Required work → Search the records that follow and extract every line containing the string "Tarsus".

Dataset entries
┄┄┄┄┄┄
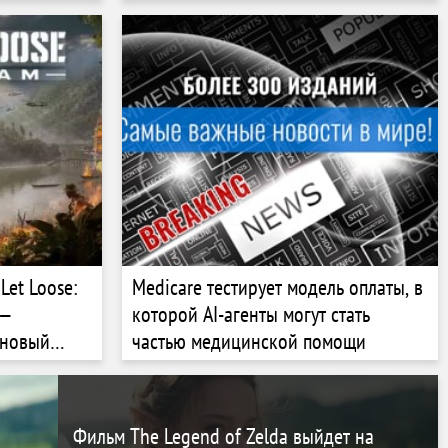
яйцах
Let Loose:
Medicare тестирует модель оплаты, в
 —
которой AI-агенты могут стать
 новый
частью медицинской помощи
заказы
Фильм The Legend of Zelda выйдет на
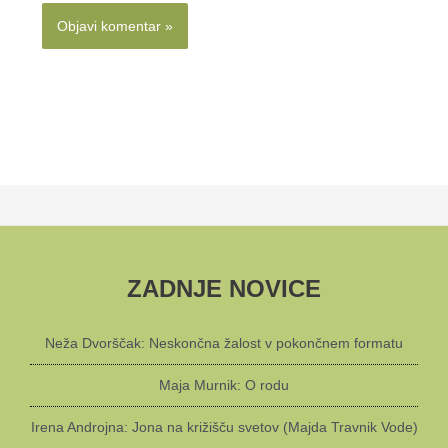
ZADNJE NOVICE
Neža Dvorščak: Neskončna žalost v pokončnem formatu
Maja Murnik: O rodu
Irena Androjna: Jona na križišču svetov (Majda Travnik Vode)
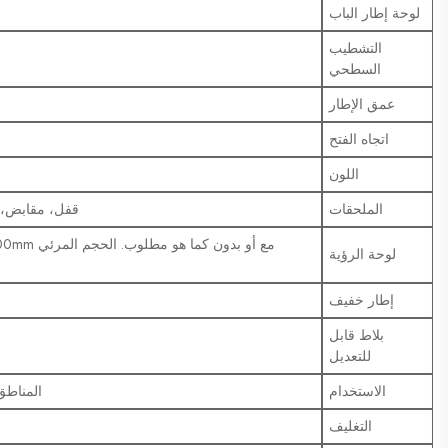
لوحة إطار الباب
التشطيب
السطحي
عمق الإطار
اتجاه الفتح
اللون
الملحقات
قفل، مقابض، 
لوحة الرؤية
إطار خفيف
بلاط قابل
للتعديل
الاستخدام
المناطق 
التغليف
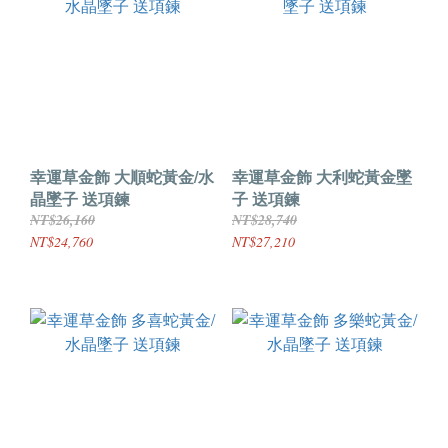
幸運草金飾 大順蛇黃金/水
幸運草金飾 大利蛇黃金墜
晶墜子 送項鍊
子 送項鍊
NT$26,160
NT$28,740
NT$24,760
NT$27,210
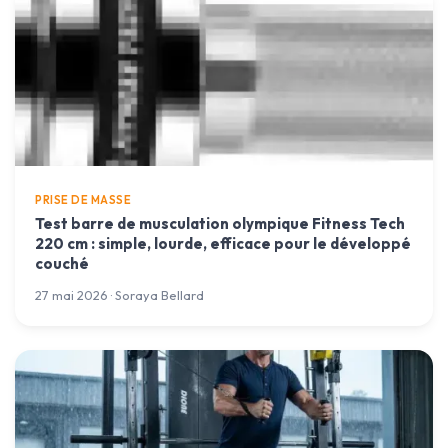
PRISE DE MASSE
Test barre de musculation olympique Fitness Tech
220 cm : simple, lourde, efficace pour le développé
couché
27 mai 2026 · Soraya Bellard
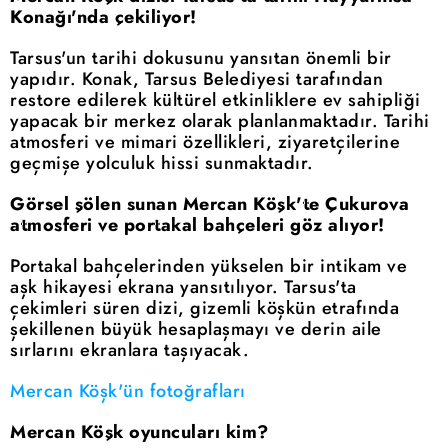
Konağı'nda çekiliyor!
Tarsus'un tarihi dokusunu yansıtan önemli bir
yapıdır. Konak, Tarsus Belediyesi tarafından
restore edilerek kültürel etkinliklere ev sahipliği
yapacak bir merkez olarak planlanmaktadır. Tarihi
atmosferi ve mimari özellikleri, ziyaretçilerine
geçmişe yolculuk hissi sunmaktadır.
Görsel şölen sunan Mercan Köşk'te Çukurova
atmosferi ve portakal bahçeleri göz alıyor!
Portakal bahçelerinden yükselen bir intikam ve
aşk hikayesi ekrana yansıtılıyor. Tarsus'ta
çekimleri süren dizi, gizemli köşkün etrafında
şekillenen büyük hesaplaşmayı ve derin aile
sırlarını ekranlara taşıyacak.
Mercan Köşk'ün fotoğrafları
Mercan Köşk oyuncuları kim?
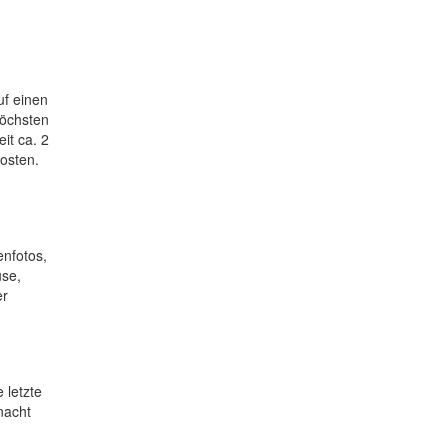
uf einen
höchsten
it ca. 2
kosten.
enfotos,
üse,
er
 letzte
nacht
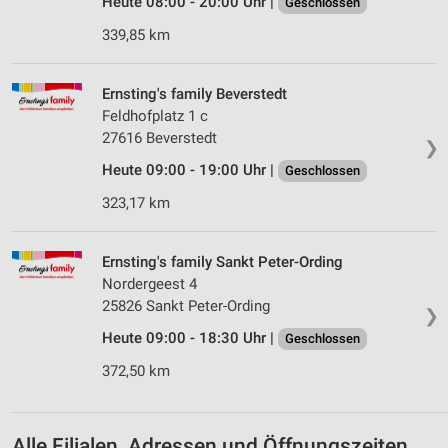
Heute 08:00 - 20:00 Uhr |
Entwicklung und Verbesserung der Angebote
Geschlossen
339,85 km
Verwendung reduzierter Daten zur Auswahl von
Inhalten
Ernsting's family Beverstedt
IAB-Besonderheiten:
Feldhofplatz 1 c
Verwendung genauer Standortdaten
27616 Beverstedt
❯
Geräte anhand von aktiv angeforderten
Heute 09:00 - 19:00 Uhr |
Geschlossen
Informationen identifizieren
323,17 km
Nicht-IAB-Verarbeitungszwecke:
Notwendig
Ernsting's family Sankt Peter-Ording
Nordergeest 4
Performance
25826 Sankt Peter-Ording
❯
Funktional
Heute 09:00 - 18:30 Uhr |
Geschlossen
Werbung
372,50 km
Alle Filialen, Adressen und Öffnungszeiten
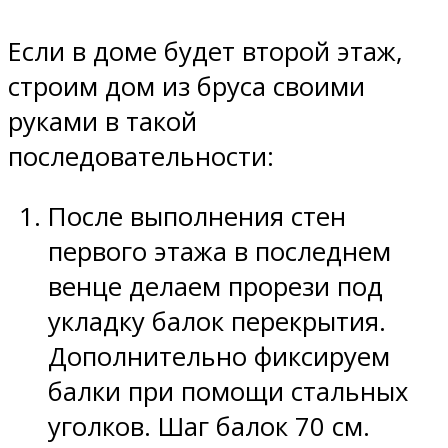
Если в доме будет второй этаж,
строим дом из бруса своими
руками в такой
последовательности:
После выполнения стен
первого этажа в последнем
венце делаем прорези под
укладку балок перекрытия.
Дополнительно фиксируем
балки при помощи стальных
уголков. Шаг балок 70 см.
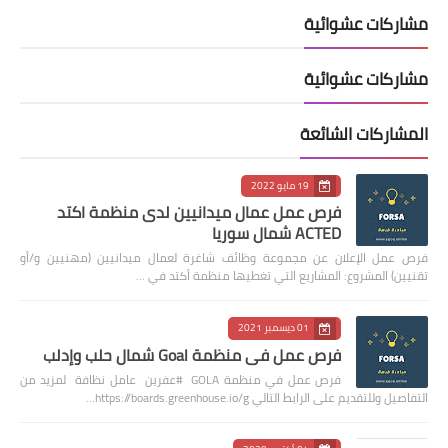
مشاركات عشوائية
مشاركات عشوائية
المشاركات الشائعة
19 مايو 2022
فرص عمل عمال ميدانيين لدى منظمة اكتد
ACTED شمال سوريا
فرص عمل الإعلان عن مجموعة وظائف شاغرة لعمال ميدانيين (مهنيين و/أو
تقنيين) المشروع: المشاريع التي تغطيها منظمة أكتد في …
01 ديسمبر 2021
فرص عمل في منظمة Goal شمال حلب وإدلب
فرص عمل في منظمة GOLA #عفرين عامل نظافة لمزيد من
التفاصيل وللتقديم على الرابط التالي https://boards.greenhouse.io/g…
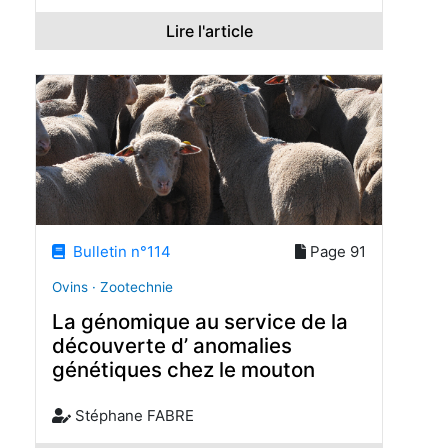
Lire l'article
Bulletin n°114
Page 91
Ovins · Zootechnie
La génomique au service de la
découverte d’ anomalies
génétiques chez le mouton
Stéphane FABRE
┄┄┄┄┄┄
Expected answer →
Tarsus'un tarihi dokusunu yansıtan önemli bir
yapıdır. Konak, Tarsus Belediyesi tarafından
aşk hikayesi ekrana yansıtılıyor. Tarsus'ta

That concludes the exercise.